Neste volume, parte da Coleção ACL - Academia Catarinense de Letras, da qual Silveira de Souza faz parte, ocupando a cadeira no. 33, reúnem-se poemas, crônicas, traduções e comentários,comentários estes que receberam o nome de ‘Registro’. Dentre eles, as memórias de Silveira de Souza de quando trabalhou com meu avô em seu jornal: ‘Tito Carvalho e o Diário da Tarde.’ É claro que me falou muito especialmente ao coração, já que se refere a época em que eu não estava morando aqui, e preenche lacunas da lembrança.

João Paulo Silveira de Souza, mais conhecido como Silveirinha , é contista de talento. E contista parcimonioso, que demora para publicar, só lançando um livro quando sua ânsia de perfeição se der por satisfeita. Se isso, por um lado, nos priva de um convívio mais continuado com suas narrativas, por outro lado faz com que nos deparemos com contos irretocáveis. Seu livro mais conhecido é “Cavalo em chamas” (Edição da Ática e FCC), que fez parte da lista da UFSC, lista nem sempre tão bem contemplada.

Silveira de Souza é, além disso, um bom cronista, como o comprova no livro Janela de Varrer (Bernúncia, 2006), no qual crônicas do tipo que Lauro Junkes costuma chamar cronicontos dividem espaço com contos muito bons, como ‘ Eu e minha mãe’, com seu toque de fantástico.

Em “Vias Paralelas”, porém, o seu olhar atento e sensível passeia pelas artes plásticas – Vecchietti, Hassis, Tércio daGama -, pelas memórias do Grupo Sul, do qual fez parte; por resenhas, orelhas de livros e lembranças de outros escritores: Lindolf Bell, Júlio de Queiroz, Hugo Mund Júnior e vários outros.
Não lera eu ainda os poemas do Silveirinha, e encontrei aqui alguns encantadores, como este:

Entediada lembrança de Baudelaire

Face rotunda, gestos de oca liderança,
Falava o boneco de cera,
Borrão lilás
Na usada tv sobre a prateleira.

Certo, ninguém prestou a devida atenção.
O cheiro forte de carne e cerveja impregnava
o ar da churrascaria e as vozes
dispersas em grupos em cada mesa
zumbiam indistintas entre risadas ou tosses.

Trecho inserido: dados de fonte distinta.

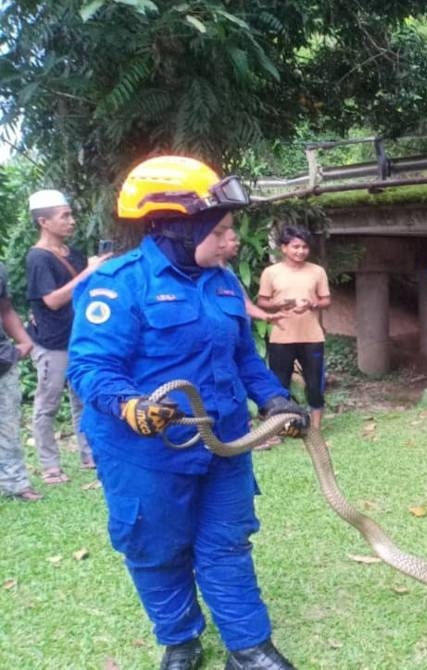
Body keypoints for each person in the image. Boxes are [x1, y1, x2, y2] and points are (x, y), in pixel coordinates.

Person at [67, 155, 308, 670]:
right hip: (144, 454)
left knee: (227, 543)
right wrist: (128, 405)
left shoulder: (223, 283)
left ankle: (249, 647)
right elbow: (90, 367)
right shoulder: (118, 284)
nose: (231, 241)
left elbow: (244, 357)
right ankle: (180, 641)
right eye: (220, 230)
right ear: (180, 228)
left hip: (223, 444)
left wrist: (275, 398)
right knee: (157, 549)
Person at [26, 189, 111, 484]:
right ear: (43, 222)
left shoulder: (72, 254)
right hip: (51, 343)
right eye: (65, 216)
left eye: (71, 214)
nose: (72, 221)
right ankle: (50, 466)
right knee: (47, 405)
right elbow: (52, 300)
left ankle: (88, 455)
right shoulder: (38, 258)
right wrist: (88, 272)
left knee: (83, 400)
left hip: (79, 339)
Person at [256, 225, 331, 430]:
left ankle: (315, 427)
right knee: (280, 383)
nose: (301, 251)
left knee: (315, 383)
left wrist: (313, 304)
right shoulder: (271, 273)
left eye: (305, 247)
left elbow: (326, 300)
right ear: (284, 248)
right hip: (281, 336)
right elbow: (262, 302)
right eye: (296, 246)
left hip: (312, 336)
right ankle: (283, 425)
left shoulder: (317, 271)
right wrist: (281, 304)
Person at [0, 261, 41, 502]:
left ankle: (16, 483)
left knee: (8, 426)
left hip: (3, 361)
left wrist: (24, 340)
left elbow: (5, 308)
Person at [219, 227, 287, 325]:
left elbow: (244, 302)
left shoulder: (228, 269)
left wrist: (266, 316)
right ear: (219, 243)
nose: (238, 243)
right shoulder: (203, 272)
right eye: (233, 240)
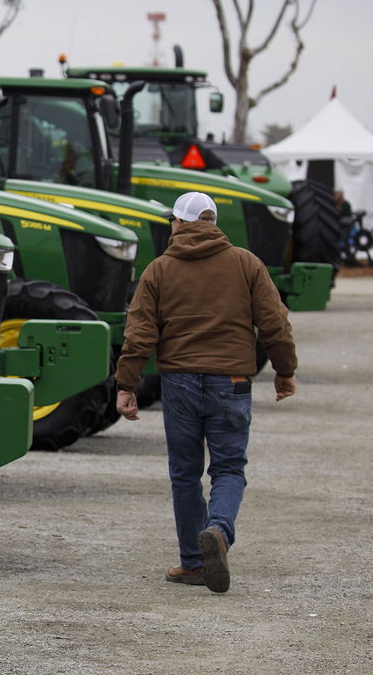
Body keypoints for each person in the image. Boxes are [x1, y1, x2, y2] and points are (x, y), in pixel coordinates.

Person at [115, 191, 298, 594]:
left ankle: (194, 562)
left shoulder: (159, 269)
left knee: (185, 473)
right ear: (213, 223)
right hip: (230, 381)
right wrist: (285, 371)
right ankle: (218, 529)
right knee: (229, 469)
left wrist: (127, 384)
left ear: (178, 224)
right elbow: (274, 323)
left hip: (178, 381)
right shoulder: (246, 263)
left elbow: (140, 331)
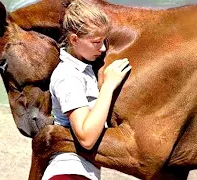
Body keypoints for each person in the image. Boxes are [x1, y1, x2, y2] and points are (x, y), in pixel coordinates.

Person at [43, 0, 131, 179]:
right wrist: (108, 86)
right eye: (96, 42)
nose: (103, 48)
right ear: (74, 40)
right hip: (68, 173)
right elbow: (86, 138)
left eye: (104, 41)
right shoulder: (68, 76)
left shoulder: (84, 67)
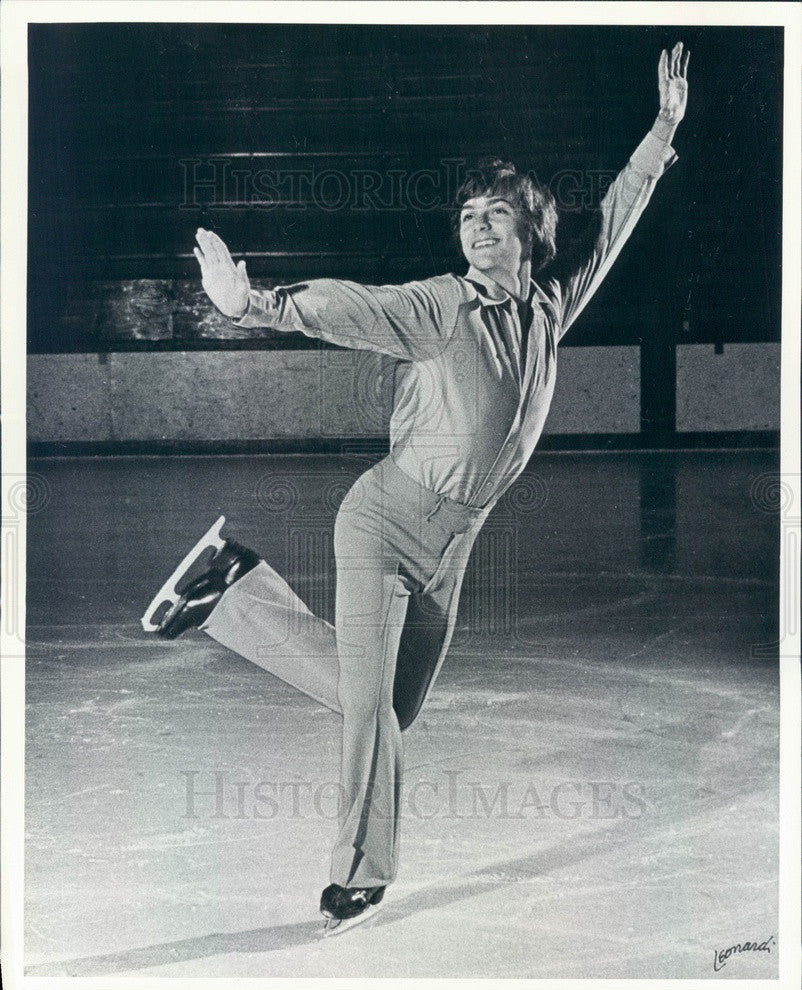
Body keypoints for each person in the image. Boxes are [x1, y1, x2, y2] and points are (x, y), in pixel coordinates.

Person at [144, 43, 689, 933]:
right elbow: (356, 308)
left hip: (454, 546)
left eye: (496, 216)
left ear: (529, 235)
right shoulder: (442, 305)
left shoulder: (548, 311)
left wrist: (664, 127)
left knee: (393, 710)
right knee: (367, 714)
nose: (477, 227)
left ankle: (233, 595)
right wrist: (256, 305)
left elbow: (616, 220)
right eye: (469, 215)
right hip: (384, 523)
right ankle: (358, 873)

“Um rei num país chuvoso!”
disse alguém ali perto. Claro, sim, claro,
não deixava de ser uma verdade.
A chuva despencava lá fora
sobre o asfalto da BR entre espessa neblina.
Eu disse ao garção: “Desta vez
o Vasco leva o campeonato”,
ele riu duvidando, abriu outra cerveja.

“Um país chuvoso, que droga!”
Un pays pluvieux, riche, mais impuissant.
Podíamos pressentir a legião de homens famintos
morrendo como ratos diante do balcão.
(p. 45)

Agrada sobremaneira a parte final, de ‘Exercícios de tradução’, com trechos da Filosofia da composição do Edgar Alan Poe, os (Des)Aforismos de Kafka, e poemas de autores de língua inglesa e alemã. A tradução de Kafka foi feita também do alemão, como se recomenda hoje, e os poemas traduzidos trazem ao lado a obra original, para que nela se possa perceber o ritmo e a sonoridade – ou, caso se desconheça o idioma, se possa agradecer ao tradutor por colocar essa beleza a nosso alcance.

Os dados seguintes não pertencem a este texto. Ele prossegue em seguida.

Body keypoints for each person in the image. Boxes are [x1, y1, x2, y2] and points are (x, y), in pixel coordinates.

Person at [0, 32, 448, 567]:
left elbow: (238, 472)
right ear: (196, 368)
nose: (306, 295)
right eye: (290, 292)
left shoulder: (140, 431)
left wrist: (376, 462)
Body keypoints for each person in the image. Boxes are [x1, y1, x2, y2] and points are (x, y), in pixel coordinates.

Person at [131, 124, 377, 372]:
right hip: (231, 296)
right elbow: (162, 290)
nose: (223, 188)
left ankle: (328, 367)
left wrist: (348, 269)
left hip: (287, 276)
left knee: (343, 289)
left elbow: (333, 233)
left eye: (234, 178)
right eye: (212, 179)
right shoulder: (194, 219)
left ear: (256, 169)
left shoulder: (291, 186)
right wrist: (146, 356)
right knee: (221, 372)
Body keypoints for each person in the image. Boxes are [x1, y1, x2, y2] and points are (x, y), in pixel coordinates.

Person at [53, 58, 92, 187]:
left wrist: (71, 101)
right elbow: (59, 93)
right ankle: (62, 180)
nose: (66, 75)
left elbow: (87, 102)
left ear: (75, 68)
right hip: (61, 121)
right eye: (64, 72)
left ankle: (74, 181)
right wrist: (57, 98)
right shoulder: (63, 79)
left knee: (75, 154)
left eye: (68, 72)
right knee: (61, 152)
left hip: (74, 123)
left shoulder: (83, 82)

Aos 76 anos, Silveirinha faz convergir suas vias/vidas paralelas, a demonstrar que cada palavra escrita ao longo da existência vai concorrer para a formação do escritor, assim como os livros que lê , as pessoas que conhece, os mundos semelhantes ou diversos do seu que se propõe a visitar – mesmo que apenas através da palavra escrita.